**Problem details**
State, as a bare number, how many lines below contain "Pourquoi".

**Source data**

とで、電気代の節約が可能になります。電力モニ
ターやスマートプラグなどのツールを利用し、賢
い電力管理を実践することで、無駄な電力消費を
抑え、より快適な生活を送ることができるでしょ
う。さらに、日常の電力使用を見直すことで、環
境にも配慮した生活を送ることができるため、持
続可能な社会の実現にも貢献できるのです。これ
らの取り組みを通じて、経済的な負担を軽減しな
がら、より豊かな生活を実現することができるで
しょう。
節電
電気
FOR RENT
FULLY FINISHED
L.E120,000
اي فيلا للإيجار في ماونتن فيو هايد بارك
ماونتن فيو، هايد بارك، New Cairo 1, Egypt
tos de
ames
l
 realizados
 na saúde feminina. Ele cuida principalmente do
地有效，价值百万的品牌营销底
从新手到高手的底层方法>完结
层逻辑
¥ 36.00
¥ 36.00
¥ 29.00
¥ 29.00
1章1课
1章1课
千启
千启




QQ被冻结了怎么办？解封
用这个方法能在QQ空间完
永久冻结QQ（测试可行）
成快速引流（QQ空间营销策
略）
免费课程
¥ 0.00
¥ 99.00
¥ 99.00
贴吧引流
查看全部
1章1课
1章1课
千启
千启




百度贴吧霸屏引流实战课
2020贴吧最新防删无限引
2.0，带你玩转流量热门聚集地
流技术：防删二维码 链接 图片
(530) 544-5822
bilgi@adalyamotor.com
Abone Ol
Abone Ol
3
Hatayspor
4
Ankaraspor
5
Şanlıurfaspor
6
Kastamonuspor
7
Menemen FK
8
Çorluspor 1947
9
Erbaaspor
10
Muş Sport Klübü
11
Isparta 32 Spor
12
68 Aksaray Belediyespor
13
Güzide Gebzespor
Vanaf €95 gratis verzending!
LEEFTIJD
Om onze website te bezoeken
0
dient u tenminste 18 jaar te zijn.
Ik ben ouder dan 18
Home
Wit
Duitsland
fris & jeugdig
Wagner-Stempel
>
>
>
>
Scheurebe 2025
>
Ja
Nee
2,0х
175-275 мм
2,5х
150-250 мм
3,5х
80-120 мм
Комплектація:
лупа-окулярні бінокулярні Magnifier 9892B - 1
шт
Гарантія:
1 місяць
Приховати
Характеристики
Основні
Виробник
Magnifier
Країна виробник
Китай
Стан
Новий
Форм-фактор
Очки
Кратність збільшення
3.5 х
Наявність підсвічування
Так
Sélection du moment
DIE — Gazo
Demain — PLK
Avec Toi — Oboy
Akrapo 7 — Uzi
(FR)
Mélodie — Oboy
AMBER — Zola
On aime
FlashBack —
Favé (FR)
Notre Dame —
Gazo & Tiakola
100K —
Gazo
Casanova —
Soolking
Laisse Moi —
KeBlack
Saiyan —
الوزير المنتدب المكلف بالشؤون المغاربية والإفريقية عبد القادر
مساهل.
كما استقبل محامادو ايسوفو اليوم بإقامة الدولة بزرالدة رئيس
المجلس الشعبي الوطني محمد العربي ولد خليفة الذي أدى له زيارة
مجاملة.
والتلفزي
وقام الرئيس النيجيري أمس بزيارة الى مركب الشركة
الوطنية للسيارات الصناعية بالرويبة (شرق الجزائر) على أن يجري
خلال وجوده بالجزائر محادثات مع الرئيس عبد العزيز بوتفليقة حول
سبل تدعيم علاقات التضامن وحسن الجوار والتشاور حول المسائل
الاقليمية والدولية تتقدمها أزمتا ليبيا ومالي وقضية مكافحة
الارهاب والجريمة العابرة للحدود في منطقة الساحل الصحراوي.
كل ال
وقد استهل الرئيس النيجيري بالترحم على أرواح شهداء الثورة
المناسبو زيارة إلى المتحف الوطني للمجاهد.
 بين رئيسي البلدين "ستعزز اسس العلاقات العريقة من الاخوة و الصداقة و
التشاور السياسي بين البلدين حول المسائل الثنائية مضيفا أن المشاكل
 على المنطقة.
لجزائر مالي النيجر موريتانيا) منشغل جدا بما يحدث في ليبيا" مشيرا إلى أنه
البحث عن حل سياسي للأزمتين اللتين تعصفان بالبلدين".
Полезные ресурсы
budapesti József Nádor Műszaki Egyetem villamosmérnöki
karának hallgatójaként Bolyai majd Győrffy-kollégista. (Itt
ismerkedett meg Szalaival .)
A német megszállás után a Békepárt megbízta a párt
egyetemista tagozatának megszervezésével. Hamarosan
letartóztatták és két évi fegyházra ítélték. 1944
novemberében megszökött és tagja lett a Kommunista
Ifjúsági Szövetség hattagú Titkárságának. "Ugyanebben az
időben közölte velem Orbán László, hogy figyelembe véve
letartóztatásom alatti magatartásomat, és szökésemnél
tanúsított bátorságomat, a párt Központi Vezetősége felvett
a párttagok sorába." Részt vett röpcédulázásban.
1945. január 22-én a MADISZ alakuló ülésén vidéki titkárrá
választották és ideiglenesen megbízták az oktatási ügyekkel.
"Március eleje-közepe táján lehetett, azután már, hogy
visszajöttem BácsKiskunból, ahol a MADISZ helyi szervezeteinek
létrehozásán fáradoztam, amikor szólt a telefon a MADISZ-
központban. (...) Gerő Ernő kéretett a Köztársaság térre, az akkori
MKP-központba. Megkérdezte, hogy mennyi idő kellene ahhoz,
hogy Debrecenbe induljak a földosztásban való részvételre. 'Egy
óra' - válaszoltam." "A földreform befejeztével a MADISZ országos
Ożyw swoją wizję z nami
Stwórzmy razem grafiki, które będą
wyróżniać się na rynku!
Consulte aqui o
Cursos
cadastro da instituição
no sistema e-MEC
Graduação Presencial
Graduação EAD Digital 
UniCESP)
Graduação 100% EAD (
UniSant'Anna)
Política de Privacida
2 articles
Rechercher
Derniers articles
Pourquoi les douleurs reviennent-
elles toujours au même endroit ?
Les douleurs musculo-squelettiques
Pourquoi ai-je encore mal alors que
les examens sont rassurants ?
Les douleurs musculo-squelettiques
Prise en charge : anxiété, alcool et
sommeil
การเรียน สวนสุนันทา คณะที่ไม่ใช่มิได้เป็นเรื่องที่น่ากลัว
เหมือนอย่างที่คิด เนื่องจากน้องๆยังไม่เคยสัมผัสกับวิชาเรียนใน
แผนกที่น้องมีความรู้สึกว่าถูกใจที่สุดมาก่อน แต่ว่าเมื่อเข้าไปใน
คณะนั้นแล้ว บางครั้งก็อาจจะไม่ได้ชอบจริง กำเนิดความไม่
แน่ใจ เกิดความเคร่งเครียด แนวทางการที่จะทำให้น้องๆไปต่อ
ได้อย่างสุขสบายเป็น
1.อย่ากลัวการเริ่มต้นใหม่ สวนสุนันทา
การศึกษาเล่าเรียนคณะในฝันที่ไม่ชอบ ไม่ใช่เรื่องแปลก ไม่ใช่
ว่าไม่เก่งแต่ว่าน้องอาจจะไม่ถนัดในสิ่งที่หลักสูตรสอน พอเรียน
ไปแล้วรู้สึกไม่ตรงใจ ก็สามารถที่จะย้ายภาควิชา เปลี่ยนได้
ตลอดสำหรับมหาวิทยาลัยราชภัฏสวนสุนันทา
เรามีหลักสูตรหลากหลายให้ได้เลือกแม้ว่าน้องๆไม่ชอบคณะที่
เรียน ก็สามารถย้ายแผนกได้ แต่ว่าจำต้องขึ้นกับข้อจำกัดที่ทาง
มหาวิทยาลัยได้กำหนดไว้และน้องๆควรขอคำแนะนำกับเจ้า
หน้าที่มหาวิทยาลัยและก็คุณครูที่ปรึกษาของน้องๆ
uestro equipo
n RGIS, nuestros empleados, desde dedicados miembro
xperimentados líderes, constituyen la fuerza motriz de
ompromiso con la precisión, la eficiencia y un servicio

**Solution to this exercise**
2